12.    Met het oog op de vaststelling van het basisbedrag van de geldboete wegens schending van de mededingingsregels van de Unie is het de omzet waarin het werkelijke transactiebedrag volledig tot uiting komt, die van belang is voor de vaststelling van de waarde van de verkopen. De omzet als blijkend uit de boekhouding van de onderneming moet dus in aanmerking worden genomen. Verder weerspiegelt de waarde van de verkopen de prijs zoals die is gefactureerd aan de klant, zonder aftrek van vervoerskosten of andere kosten. Wanneer een producent op verzoek van een afnemer de verkochte hoeveelheden ter bestemming aflevert, maakt de vervoersdienst immers deel uit van de verkoop van het product. De voor die dienst gevraagde prijs, ook al komt hij overeen met de vergoeding van hetgeen de verkoper verschuldigd is aan de onafhankelijke transporteur op wie hij voor die dienst een beroep doet, is dus een bestanddeel van de totale verkoopprijs.

(cf. punten 175, 176)

13.    Zie de tekst van de beslissing.

(cf. punten 189‑191)

14.    Het mededingingsrecht van de Unie is van toepassing op een mededingingsregeling die effect sorteert op het grondgebied van de interne markt, los van het feit of een van de ondernemingen die deelnemen aan een overeenkomst in een derde land is gevestigd.
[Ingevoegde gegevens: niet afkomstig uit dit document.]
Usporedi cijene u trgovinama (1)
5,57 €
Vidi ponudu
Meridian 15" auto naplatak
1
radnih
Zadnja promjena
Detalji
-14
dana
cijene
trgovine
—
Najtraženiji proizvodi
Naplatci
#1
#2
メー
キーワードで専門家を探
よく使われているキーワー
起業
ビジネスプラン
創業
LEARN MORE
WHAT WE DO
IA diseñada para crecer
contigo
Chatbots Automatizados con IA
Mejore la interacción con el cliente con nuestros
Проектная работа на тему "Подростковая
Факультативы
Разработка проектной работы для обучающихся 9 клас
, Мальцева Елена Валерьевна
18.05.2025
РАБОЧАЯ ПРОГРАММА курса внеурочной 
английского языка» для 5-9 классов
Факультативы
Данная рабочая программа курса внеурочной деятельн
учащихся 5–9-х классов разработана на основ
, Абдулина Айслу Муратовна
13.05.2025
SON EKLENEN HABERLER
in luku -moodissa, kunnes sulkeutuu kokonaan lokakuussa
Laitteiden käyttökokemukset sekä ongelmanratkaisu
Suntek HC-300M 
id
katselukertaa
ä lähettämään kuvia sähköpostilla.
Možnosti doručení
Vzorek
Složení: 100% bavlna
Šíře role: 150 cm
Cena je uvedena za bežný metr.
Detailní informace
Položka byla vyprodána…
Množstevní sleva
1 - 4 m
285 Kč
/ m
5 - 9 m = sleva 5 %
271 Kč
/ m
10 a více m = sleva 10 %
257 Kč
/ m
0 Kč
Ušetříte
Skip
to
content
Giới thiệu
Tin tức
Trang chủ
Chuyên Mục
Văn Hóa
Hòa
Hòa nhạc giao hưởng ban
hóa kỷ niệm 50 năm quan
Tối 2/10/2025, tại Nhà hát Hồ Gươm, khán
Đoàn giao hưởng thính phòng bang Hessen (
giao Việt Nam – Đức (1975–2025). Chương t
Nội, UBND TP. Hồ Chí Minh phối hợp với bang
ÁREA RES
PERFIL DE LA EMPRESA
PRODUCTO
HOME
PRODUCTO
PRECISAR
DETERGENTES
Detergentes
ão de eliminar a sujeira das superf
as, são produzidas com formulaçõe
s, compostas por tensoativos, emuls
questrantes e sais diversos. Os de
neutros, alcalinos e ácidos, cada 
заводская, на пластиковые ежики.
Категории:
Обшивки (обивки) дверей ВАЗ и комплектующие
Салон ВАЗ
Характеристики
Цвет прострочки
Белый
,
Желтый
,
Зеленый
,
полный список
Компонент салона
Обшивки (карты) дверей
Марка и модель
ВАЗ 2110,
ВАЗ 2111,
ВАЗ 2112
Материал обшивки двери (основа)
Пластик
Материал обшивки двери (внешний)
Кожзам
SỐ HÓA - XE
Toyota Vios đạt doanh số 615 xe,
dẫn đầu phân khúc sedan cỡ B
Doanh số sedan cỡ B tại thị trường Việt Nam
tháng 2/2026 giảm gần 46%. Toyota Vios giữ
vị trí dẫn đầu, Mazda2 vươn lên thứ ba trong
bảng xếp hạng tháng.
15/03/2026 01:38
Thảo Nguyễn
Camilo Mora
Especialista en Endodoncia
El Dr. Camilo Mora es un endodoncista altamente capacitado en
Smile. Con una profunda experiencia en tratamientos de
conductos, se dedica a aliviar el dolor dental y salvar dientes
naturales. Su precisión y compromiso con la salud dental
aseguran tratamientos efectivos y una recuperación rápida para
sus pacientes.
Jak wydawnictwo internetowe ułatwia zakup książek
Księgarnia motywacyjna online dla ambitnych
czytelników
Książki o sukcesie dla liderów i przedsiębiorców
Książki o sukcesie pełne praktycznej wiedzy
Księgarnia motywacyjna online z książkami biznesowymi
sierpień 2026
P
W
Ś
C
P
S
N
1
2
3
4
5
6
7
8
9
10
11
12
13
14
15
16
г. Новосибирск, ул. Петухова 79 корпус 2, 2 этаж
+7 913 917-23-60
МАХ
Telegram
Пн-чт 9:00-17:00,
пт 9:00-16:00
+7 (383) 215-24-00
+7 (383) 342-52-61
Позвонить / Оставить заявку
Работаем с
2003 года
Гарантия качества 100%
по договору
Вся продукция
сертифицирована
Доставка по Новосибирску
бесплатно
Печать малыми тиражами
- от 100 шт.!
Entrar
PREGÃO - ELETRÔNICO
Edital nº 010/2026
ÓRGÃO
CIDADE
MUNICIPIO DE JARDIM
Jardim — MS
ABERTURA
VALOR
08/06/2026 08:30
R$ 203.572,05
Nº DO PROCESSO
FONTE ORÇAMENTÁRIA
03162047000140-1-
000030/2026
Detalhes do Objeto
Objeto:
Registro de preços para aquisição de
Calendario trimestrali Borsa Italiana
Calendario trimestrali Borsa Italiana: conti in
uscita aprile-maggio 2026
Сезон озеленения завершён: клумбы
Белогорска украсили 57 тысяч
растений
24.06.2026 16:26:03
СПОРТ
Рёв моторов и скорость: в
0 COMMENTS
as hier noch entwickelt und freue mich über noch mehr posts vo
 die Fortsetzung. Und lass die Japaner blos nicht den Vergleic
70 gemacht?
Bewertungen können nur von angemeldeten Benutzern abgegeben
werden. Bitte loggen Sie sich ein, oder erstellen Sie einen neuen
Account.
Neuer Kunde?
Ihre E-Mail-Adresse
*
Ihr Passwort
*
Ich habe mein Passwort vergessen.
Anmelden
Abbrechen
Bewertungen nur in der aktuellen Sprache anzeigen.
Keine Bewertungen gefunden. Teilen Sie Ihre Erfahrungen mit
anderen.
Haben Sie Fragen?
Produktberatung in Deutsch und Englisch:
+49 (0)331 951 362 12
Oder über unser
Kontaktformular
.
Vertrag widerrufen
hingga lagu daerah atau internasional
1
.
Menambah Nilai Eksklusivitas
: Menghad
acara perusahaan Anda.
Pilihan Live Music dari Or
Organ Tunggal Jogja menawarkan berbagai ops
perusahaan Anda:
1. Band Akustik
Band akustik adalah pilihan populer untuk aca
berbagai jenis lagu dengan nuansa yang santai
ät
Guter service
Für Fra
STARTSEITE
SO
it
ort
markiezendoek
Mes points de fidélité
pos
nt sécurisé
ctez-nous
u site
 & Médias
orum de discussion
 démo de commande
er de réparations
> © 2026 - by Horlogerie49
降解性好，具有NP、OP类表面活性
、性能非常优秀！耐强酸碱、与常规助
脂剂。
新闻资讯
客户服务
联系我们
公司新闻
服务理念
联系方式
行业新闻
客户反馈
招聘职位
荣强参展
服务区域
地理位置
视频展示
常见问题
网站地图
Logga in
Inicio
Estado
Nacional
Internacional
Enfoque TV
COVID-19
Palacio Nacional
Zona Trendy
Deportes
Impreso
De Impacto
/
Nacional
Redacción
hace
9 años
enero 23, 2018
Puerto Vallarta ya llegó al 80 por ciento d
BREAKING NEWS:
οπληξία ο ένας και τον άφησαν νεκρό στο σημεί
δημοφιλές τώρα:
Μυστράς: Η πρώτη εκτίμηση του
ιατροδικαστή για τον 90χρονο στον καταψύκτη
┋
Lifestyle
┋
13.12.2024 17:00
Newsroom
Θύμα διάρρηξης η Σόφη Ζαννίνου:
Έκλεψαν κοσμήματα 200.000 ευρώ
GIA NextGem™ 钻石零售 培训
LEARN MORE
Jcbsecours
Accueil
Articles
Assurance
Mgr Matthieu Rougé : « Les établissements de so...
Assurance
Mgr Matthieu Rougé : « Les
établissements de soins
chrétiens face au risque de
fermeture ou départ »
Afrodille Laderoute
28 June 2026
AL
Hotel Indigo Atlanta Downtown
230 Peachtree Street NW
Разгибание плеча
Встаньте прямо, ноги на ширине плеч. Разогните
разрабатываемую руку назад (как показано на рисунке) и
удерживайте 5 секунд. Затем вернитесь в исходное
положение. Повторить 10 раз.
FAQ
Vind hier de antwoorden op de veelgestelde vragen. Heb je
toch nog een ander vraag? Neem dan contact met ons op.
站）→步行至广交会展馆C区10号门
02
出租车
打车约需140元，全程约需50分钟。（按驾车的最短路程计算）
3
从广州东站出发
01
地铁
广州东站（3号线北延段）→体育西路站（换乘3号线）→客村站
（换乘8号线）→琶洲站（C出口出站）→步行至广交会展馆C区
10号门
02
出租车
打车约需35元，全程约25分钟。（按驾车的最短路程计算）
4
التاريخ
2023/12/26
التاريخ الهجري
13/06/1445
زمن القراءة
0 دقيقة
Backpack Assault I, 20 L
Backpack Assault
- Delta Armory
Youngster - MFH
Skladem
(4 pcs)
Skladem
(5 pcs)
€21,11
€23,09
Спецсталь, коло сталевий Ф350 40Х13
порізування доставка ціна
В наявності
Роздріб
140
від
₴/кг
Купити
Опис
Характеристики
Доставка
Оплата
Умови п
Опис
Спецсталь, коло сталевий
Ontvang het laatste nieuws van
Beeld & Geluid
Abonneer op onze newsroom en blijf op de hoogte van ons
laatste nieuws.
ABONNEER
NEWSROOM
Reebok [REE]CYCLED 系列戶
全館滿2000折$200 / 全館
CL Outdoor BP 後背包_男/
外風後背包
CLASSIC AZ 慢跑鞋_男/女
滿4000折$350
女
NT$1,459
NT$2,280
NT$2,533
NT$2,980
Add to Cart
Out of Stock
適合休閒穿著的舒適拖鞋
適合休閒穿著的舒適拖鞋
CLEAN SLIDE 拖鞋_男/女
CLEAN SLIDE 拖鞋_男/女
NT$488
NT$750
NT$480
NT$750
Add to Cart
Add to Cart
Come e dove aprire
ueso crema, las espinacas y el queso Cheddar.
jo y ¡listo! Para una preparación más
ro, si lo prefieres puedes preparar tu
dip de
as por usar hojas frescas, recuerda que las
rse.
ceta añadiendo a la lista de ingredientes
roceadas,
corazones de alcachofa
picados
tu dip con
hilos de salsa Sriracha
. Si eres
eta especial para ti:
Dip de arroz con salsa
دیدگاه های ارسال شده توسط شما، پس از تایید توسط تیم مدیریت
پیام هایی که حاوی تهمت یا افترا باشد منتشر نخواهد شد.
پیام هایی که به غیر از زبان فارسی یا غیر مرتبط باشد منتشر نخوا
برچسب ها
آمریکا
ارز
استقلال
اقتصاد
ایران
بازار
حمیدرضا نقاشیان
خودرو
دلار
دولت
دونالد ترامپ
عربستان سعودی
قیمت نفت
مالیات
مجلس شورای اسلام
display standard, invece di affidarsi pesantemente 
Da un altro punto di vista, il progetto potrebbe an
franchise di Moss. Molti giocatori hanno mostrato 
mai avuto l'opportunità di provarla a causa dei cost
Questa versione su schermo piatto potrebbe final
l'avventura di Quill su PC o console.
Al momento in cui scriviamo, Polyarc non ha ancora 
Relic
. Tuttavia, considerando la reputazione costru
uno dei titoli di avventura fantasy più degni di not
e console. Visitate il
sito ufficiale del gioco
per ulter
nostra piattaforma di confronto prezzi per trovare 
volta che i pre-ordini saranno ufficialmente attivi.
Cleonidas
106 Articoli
De Euro-mediterrane overeenkomst heeft, los van haar juridische aard en haar gevolgen voor de rechtsorde van de Unie, geen voorrang boven het toepasselijke Unierecht, met name artikel 81 EG, en sluit de toepassing daarvan niet uit. Wanneer een beschikking van de Commissie houdende vaststelling van een inbreuk op de mededingingsregels van de Unie geen praktijk betreft die de handel tussen de Europese Unie en een staat die partij is bij deze overeenkomst, specifiek aantast, maar een praktijk met een mondiale omvang, die de Europese markt aantast, valt deze beschikking niet binnen de werkingssfeer van de Euro-mediterrane overeenkomst tussen de Unie en deze overeenkomstsluitende staat en is deze a fortiori niet in strijd met die overeenkomst. De Commissie oefent in een dergelijke beschikking haar bevoegdheid uit en past artikel 81 EG inzake de aantasting van het mededingingsrecht binnen de Europese Economische Ruimte toe. Er is dus geen enkele reden om de Euro-mediterrane overeenkomst en de mechanismen ervan toe te passen.